» **Excerpt to read**:
+ + + + +

Atakua's Diary

Production code does not test the tests

There is one thing that has bothered me about the asymmetry of relation between the production code and the test code. People often say: “Your tests test the production code, and production code ensures the tests are not broken”.

But it did not feel right. Especially after learning the principle “as tests gets more specific, code becomes more generic” used in test-driven development. The production code is generic enough to accept many variations of testing code, and not of them would be correct ones.

We need to be sure that, when we change code, we will not introduce unnoticed undesirable changes in its behavior. That is important for refactoring of production code, also for modifying its behavior. It is as important for refactoring or otherwise transforming the tests.

We cannot safely rely on production code to fixate requirements on the tests as we are refactoring the test code. But we need to modify the tests from time to time. So how can we do that without fear?

Let’s see some (almost) trivial but quite realistic examples when introduction of undesirable behavioral changes to a test is not “noticed” by the associated production code. Then let’s talk about how we can counter that. To do that, we’ll return back to the production code and rethink whether it can help us to gauge test quality.

Counterexamples
What does test the tests?
Mutation of production
Summary

Counterexamples

Passing production code is NOT enough to draw conclusions about modifications done to the tests. I will demonstrate that on three examples. All of them are adapted from my experience of working with medium-sized code bases.

Accidentally removed test

Let’s start from an almost trivial and somewhat silly example. It is still quite realistic; I’ve seen this problem materialize many times in many different variations.

+ + + + +

» **Data supplied**:
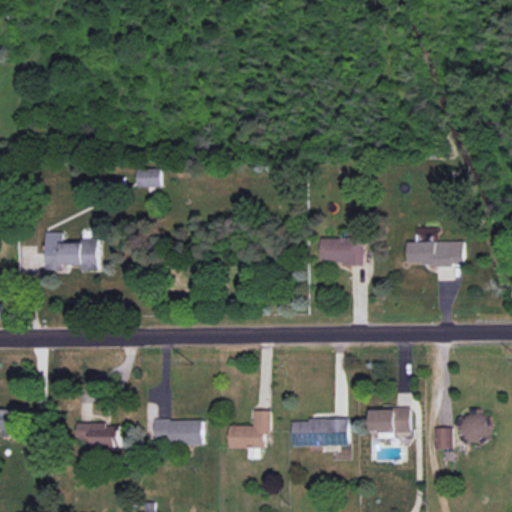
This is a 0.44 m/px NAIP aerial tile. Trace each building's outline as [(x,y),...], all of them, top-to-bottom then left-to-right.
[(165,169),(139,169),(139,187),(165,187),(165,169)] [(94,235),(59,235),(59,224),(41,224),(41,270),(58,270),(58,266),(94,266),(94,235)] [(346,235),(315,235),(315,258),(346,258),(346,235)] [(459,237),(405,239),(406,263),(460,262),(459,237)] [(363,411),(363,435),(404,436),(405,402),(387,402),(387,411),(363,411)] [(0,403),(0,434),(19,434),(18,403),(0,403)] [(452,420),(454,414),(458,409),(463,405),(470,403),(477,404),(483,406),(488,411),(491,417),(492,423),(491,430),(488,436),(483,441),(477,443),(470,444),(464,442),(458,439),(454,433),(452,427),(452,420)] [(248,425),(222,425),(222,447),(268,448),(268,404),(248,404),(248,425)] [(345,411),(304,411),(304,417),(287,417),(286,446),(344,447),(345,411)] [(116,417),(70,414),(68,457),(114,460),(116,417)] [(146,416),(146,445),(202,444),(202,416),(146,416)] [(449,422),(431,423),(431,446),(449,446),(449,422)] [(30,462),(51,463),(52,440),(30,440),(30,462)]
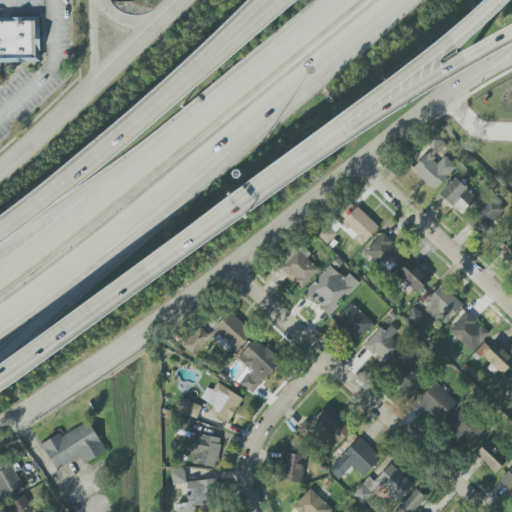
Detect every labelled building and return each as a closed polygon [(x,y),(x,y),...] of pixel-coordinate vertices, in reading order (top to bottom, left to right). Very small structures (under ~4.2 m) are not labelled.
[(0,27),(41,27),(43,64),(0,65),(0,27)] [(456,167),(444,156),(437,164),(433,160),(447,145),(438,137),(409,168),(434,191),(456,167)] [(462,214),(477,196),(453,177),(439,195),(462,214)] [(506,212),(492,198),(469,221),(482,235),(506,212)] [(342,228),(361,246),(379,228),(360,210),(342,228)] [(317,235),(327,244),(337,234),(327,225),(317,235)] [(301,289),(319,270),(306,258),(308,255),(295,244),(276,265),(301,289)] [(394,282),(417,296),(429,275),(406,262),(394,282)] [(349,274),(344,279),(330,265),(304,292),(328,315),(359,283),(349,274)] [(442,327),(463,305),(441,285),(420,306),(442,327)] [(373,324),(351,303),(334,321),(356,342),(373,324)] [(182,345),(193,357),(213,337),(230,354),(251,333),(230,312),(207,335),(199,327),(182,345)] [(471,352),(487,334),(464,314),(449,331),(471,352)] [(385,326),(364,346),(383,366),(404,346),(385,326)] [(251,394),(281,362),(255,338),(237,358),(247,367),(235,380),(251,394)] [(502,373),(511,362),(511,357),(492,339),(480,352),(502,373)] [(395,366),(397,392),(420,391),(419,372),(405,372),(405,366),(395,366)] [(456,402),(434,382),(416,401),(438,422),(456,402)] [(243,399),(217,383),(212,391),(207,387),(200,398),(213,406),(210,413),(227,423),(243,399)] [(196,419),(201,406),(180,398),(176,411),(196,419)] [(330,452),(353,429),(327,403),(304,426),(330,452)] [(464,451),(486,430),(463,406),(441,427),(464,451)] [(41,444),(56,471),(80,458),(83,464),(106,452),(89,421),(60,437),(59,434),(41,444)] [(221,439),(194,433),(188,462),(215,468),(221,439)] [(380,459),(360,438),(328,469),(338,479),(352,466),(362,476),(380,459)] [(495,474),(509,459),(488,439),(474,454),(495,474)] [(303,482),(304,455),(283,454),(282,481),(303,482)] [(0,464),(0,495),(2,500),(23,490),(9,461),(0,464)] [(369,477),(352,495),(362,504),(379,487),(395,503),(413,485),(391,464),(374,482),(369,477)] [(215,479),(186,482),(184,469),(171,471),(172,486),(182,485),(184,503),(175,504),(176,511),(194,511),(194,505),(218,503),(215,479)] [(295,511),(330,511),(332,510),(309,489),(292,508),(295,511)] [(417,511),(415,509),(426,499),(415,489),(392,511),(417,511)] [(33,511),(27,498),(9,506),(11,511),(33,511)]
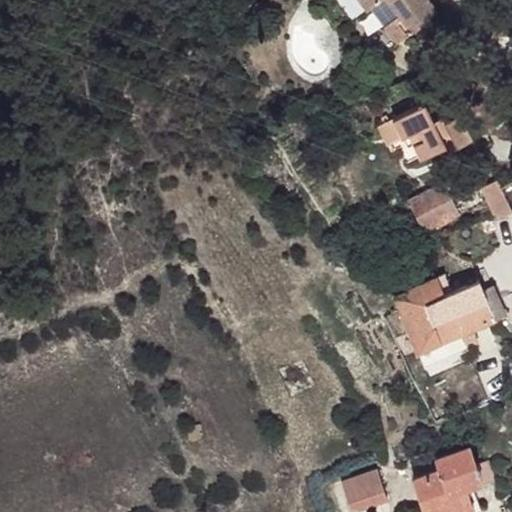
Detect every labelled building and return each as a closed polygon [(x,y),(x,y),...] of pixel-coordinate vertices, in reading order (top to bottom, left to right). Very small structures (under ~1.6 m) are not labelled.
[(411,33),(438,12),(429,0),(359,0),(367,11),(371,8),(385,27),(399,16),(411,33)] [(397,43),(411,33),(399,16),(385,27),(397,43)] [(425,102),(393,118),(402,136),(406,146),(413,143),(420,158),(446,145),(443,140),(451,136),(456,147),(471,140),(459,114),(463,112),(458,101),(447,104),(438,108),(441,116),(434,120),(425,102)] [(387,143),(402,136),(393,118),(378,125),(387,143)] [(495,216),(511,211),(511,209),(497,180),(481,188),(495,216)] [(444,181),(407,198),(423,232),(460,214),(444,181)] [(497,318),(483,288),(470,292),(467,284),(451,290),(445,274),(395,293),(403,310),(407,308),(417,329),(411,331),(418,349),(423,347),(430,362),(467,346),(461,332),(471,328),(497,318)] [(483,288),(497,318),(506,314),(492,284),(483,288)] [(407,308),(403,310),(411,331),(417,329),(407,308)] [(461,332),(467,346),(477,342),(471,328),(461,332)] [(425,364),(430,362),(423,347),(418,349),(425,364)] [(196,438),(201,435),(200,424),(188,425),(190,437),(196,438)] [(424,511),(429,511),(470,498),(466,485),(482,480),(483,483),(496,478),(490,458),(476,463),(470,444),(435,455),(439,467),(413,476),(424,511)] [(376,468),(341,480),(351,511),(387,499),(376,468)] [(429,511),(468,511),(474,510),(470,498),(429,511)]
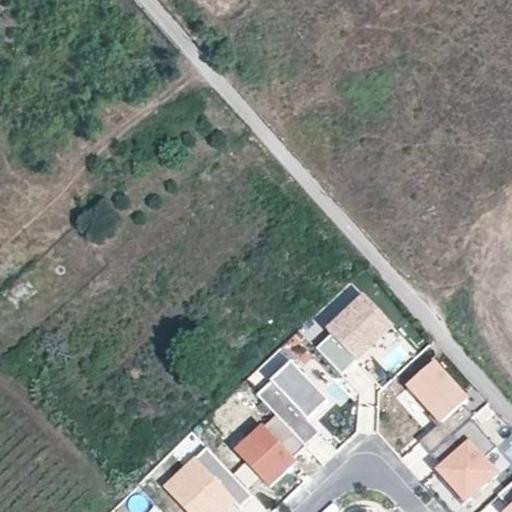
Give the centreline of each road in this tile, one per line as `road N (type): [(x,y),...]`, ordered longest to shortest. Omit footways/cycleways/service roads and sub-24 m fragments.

+ + + + +

» **Instructions to follow**: Pick up the post on whether production code tests the tests, and continue it from its last sentence.

» **Reply to the exercise**:
We start from a working combination of a production_function() and its test suite. Different aspects of operation are tested by test cases contained in functions test_1, test_2 and test_3:


production_function(input) -> int {...}


// bodies of test functions
void test_1() {...}
void test_2() {...}
void test_3() {...}

// list of tests to be run by test controller application
test_suite[] = {
    test_1,
    test_2,
    test_3,
};

The test_suite list is used to register test cases to be run automatically by our regular testing system. For some reason we decide to “temporarily” comment out test_2() from it:


production_function(input) -> int {...}

// bodies of test functions
void test_1() {...}
void test_2() {...}
void test_3() {...}

// list of tests to be run by test controller application
test_suite[] = {
    test_1,
//  test_2,
    test_3,
};

Reasons for doing that may be many. Maybe the test case was too slow and not interesting for us because we were working on something only important for test_3. Or maybe we there was some state surviving the end of the case, and we were debugging its effects on the later test cases. We can still run test_2 manually, but the regular testing script would no longer do that as long as the line is commented out.

Satisfied with whatever other changes we’ve made to our code, we rerun the regular “full” test suite to ensure we did not break anything, and it passes. Happy, we commit our changes, completely forgetting to restore test_2 in the list.

Although we have not modified the production code in any way, it failed to help us discover our mistake when “refactoring” the tests. Just the fact that the test suite continued to work was not enough to notice the loss of a test case.

There may be modifications to this scenario. Just a couple of other scenarios that I saw to realize in my practice.

An auto-discovery mechanism is used by the controller application to search for all applicable test cases. E.g., all functions starting from test_ are considered to be test cases. By renaming a test case, we will make it invisible to the controller and will have it silently excluded from testing.
In Python, it is possible to redefine the same symbol multiple times without making the program syntactically incorrect. It is therefore possible to copy-paste one of the test case methods in order to change its body, but forget to rename the copy. The second function definition will hide the first one, which worked only seconds ago. Now, it is no longer visible to the test suite runner.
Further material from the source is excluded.